Task instructions ▸ Return an exact copy of the data, starting at its first line and ending at the line that contains "9: (497, 150)", minus any pictures.

(Saved data entries)
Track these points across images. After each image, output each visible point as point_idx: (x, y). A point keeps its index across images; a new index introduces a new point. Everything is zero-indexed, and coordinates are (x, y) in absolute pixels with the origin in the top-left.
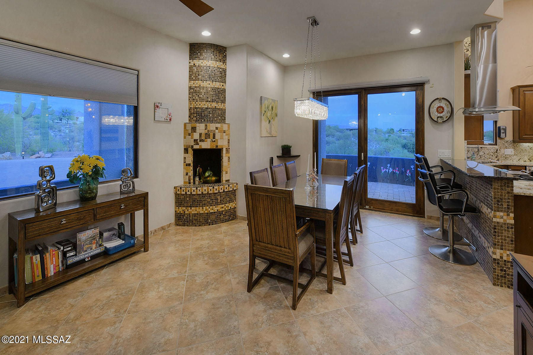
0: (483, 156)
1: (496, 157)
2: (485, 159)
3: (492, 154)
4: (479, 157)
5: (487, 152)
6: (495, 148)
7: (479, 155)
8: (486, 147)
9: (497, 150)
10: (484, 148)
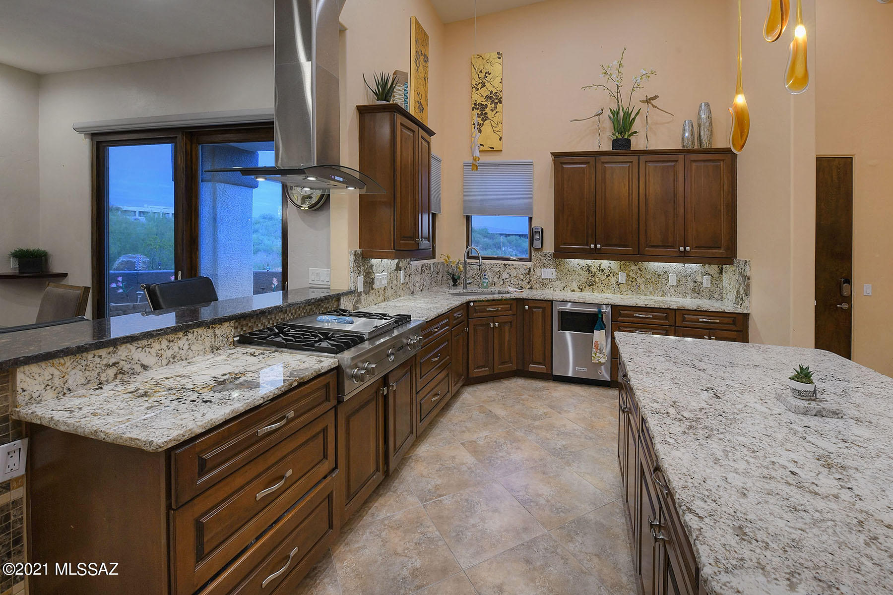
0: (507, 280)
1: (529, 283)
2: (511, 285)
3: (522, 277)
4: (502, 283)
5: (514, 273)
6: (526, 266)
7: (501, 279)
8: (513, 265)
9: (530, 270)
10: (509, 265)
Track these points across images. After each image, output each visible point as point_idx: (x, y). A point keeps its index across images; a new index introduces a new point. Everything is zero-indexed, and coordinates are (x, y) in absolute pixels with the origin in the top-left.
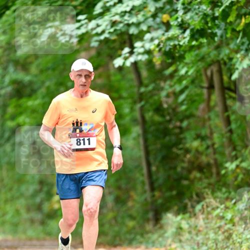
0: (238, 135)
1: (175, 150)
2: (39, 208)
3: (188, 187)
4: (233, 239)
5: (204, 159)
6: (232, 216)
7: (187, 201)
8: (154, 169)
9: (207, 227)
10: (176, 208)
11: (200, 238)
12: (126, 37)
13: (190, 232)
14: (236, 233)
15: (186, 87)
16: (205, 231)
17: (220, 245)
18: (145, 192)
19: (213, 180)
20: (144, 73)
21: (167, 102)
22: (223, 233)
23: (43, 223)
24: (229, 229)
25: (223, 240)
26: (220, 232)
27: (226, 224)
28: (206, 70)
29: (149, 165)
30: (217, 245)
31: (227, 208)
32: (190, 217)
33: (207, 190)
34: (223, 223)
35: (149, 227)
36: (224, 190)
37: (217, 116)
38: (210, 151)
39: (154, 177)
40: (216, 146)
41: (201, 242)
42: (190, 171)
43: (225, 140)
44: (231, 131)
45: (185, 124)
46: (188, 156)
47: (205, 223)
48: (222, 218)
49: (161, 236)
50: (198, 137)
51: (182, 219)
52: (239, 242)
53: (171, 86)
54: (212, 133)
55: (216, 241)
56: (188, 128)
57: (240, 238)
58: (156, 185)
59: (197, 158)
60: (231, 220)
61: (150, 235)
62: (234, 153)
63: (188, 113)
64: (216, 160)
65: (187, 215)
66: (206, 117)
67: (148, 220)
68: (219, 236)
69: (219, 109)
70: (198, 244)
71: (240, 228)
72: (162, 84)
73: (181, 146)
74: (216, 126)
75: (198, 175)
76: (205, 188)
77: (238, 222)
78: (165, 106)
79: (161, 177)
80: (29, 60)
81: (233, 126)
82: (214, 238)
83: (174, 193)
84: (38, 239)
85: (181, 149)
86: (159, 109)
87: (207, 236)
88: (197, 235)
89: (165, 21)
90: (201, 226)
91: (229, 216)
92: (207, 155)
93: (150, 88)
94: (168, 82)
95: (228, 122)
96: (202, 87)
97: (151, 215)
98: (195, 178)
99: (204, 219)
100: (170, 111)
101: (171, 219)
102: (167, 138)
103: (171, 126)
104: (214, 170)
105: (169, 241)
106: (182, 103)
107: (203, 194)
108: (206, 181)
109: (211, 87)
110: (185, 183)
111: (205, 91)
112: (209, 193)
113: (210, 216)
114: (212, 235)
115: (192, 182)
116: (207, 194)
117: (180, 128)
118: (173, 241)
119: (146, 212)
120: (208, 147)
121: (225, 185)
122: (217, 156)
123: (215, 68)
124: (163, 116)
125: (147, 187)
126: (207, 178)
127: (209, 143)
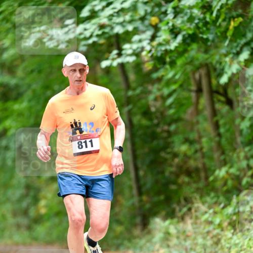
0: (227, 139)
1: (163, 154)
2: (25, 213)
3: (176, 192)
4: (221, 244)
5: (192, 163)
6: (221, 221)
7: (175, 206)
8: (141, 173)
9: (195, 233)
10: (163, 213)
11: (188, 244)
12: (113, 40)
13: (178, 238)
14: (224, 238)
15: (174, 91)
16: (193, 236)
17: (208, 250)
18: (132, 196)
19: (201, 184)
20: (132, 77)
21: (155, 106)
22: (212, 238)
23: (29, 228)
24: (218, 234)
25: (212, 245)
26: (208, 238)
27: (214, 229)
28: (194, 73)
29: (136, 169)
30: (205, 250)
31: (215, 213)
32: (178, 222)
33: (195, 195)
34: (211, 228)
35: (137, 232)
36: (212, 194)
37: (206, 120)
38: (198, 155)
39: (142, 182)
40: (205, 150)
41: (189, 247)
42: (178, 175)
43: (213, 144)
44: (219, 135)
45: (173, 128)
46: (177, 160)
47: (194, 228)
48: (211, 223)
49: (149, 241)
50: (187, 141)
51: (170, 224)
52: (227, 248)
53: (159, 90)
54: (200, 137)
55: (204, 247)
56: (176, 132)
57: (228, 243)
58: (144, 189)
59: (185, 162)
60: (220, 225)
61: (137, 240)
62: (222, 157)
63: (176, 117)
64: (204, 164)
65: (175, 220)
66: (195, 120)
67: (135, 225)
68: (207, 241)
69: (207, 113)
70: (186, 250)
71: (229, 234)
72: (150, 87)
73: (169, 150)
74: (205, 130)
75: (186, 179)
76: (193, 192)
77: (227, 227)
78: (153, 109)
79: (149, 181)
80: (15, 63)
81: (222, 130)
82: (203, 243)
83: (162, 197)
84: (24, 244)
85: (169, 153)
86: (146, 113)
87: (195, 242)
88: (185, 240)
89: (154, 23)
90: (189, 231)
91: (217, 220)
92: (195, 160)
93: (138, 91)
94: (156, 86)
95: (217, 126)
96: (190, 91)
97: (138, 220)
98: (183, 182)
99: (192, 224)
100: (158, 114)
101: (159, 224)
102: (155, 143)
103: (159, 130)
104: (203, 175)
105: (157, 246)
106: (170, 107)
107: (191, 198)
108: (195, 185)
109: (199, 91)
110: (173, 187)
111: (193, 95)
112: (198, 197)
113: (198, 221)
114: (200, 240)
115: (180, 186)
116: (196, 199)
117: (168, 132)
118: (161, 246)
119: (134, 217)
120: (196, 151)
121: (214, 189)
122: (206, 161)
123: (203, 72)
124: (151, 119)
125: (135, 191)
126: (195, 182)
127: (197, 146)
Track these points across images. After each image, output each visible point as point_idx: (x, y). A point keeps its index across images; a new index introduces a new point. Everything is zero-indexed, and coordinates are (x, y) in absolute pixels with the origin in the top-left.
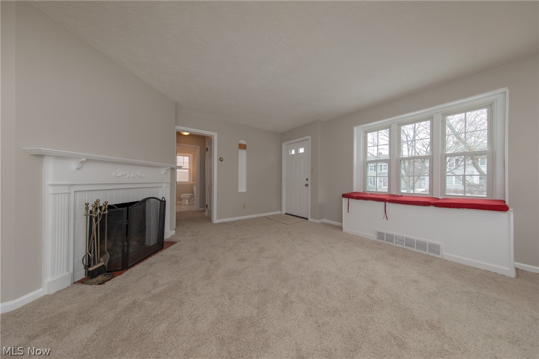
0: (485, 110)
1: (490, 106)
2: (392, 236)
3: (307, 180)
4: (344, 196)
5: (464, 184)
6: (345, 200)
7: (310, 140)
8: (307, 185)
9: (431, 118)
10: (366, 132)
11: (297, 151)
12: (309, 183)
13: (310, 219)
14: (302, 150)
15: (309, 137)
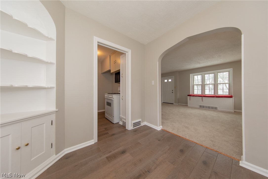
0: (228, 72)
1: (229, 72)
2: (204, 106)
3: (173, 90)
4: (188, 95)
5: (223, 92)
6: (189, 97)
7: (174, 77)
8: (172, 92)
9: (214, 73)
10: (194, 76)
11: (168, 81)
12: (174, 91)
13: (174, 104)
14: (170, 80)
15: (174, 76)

Answer to the problem ▸
Track these points across images. After each image, output each visible point as point_idx: (x, y). A point keeps its index across images; a new index introduces a new point. Everything is zero-indexed, and coordinates are (x, y) in absolute pixels with the origin in the top-left.
0: (483, 156)
1: (496, 157)
2: (485, 159)
3: (492, 154)
4: (479, 157)
5: (487, 152)
6: (495, 148)
7: (479, 155)
8: (486, 147)
9: (497, 150)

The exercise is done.